Text segment

- - - -

In the past 30 years, many accepted practices have changed. What people considered normal and safe back then — transporting your newborn in the front-seat, having a latchkey kid at age 6, and letting them explore the woods with no parental guidance — is pretty much grounds for arrest these days. But, in that simpler time they call the ’80s, there were some great ideas that I’m thinkin’ we should totally revive — the way Disney Channel stars have brought back overly-sequined attire, off-the-shoulder shirts, and leopard print day-glow leggings!
Thanks, Shake It Up, I can barely look at my daughter without retinal strain!
In honor of the passing of Memorial Day, I’d like to start with re-instituting “adult swim” (not the one on Cartoon network). No, I’m talking about that 15 minute span when anyone who wasn’t shaving yet, had to evacuate the water and allow the older generation to have a civilized dip? AKA the worst part about going to the pool when you were a kid.

- - - -

Your tasks
1. From the piece on reviving '80s ideas, extract the passage starting with "In honor of" and going on through "were a kid.".
2. In the piece on reviving '80s ideas, why does the writer choose "adult swim" as the first practice to bring back?

Records from a dataset
- - - -

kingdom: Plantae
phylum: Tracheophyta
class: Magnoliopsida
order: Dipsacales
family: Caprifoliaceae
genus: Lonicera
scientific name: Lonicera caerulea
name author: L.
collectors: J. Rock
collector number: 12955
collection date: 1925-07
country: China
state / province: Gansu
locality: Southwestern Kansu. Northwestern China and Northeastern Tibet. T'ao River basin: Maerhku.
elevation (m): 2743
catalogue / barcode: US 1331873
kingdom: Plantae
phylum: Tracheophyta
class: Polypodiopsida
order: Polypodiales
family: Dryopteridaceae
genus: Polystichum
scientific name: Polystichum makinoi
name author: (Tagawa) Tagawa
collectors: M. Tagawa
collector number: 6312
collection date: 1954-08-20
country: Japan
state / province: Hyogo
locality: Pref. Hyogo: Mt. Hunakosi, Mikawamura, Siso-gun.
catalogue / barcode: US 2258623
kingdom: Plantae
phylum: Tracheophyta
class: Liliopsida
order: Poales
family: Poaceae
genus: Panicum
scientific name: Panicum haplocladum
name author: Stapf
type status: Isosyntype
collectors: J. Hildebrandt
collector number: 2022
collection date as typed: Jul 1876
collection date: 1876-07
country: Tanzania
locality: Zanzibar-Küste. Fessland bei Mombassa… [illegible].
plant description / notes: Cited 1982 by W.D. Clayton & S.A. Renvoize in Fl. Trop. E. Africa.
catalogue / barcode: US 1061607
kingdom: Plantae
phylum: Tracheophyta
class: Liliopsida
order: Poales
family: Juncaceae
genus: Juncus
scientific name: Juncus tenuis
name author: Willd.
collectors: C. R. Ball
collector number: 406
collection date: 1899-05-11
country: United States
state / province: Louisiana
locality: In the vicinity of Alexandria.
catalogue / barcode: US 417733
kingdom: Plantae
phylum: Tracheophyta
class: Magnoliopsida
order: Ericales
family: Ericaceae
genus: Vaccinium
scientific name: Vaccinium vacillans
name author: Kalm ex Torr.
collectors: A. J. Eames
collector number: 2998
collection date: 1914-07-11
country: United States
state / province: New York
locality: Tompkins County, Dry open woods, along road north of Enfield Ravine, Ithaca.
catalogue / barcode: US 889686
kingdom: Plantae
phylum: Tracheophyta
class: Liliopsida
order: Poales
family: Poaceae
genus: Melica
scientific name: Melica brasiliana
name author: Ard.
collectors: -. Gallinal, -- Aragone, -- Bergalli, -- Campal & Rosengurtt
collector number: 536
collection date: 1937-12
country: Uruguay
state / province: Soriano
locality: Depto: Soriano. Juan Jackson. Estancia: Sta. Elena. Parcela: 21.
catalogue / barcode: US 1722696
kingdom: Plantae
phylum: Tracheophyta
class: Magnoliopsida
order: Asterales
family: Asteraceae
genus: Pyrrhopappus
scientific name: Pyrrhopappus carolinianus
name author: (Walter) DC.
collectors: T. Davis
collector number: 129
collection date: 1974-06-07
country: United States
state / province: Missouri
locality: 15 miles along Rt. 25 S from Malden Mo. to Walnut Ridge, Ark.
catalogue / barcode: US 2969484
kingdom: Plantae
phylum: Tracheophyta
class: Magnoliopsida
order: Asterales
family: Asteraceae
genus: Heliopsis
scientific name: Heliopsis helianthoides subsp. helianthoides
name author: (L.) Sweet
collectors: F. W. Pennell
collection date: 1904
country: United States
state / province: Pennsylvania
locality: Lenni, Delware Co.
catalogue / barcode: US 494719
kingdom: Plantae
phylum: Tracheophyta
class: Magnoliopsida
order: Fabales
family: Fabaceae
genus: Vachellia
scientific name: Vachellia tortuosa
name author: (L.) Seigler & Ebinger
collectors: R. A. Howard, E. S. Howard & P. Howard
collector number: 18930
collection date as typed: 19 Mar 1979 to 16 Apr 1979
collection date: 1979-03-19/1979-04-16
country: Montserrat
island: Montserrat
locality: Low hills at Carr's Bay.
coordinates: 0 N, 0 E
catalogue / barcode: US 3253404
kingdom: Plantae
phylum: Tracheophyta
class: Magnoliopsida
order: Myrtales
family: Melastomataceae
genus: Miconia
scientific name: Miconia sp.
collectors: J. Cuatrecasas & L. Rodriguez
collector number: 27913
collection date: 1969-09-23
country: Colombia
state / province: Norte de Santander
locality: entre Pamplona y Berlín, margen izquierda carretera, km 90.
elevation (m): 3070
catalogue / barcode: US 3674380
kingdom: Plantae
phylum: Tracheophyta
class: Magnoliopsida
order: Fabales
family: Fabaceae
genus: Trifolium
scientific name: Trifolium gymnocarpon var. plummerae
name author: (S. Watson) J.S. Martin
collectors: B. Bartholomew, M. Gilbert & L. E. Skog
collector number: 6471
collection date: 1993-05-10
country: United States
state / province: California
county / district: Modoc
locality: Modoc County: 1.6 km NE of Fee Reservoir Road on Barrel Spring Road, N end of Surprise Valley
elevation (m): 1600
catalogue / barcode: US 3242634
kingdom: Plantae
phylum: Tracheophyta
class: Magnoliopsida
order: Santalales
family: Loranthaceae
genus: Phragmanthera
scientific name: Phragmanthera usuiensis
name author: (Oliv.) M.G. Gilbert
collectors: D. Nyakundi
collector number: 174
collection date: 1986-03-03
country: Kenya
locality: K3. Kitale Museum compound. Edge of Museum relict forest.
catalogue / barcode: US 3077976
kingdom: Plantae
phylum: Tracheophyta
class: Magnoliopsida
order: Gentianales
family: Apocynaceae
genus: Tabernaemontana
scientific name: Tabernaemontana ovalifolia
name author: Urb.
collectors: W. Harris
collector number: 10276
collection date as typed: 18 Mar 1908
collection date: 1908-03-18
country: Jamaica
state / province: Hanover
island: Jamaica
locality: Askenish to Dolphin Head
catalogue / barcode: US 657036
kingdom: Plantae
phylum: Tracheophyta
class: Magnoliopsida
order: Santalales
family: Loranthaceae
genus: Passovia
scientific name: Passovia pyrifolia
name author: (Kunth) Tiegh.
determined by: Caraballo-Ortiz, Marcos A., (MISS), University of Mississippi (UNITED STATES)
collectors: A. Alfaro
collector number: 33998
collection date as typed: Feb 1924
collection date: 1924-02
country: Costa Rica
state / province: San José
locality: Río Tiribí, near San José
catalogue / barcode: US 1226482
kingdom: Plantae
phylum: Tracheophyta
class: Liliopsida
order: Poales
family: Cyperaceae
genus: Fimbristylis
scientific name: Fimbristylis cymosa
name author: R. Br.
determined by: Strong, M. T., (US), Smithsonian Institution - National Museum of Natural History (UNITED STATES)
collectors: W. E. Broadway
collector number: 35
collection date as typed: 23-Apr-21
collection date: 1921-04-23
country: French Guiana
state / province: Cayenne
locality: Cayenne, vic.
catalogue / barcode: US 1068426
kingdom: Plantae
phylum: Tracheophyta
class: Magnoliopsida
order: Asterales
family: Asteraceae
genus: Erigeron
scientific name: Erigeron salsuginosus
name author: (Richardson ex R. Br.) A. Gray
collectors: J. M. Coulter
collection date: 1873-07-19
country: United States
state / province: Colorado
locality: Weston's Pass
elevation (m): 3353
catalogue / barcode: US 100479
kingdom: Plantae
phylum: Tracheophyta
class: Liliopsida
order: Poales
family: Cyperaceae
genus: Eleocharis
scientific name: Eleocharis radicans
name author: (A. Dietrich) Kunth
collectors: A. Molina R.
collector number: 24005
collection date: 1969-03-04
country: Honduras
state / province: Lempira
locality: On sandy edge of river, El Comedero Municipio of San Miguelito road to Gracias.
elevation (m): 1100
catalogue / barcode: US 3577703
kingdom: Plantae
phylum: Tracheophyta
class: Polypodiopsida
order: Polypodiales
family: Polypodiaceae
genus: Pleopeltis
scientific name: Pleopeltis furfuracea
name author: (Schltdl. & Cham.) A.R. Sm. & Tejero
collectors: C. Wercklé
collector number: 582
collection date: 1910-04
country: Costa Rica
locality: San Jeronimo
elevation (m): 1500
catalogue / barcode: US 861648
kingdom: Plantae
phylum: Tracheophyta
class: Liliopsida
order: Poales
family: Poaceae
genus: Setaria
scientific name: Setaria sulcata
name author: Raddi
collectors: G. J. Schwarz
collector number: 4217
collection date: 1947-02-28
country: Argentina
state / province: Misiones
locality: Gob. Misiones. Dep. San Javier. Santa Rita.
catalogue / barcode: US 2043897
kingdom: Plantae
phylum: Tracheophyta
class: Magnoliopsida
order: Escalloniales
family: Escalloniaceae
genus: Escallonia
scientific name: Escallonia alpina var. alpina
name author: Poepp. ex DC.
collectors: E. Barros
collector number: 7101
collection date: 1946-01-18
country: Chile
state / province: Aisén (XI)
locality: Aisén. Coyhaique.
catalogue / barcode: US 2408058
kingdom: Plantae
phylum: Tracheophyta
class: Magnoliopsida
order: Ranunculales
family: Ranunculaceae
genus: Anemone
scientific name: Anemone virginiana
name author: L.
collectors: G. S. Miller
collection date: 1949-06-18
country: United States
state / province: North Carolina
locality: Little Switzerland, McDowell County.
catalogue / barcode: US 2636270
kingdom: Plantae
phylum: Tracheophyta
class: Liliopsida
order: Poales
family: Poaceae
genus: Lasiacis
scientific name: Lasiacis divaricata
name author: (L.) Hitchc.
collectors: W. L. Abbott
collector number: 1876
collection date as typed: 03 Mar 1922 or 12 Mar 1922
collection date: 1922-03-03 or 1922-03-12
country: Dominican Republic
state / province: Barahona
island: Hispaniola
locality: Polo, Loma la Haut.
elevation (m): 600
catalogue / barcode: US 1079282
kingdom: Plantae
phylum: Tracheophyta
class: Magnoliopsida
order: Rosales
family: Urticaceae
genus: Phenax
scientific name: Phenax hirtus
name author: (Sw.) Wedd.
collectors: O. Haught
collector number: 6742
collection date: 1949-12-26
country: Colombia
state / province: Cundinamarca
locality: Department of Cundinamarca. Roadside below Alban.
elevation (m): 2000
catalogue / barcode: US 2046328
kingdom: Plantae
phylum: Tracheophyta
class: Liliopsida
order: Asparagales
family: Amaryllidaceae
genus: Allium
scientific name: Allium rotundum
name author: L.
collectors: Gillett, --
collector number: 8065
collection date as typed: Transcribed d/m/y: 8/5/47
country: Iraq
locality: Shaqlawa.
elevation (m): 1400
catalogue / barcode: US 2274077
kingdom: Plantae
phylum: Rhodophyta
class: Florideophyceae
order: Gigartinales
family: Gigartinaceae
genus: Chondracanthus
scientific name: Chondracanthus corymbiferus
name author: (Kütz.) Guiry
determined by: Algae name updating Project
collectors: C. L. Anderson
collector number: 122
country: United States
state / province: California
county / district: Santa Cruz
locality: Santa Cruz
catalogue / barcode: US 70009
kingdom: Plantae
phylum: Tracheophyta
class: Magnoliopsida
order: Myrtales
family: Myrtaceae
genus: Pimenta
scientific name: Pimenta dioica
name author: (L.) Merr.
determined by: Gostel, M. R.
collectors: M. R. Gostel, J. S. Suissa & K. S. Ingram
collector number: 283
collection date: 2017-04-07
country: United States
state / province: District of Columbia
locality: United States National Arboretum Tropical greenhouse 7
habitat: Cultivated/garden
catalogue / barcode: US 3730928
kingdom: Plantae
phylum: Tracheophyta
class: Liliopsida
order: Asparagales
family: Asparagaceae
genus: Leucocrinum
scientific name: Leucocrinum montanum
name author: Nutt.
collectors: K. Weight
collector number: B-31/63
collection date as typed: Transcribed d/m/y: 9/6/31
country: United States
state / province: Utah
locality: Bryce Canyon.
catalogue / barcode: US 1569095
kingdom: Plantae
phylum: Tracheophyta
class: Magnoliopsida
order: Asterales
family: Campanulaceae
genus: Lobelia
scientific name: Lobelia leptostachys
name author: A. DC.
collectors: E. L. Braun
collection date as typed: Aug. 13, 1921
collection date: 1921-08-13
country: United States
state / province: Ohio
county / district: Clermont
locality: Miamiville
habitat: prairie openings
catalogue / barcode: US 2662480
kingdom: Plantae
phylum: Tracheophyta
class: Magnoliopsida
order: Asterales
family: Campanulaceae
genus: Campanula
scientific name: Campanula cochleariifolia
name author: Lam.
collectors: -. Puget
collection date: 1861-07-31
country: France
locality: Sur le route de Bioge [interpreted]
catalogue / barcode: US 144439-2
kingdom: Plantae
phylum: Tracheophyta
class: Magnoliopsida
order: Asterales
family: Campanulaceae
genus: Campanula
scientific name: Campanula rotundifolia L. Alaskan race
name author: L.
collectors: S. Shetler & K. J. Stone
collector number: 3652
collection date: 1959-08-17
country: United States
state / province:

- - - -

Responses by task
1.
In honor of the passing of Memorial Day, I’d like to start with re-instituting “adult swim” (not the one on Cartoon network). No, I’m talking about that 15 minute span when anyone who wasn’t shaving yet, had to evacuate the water and allow the older generation to have a civilized dip? AKA the worst part about going to the pool when you were a kid.

2. The writer starts with "adult swim" in honor of the passing of Memorial Day. It refers to the 15-minute span when anyone not yet shaving had to leave the water so the older generation could have a civilized dip.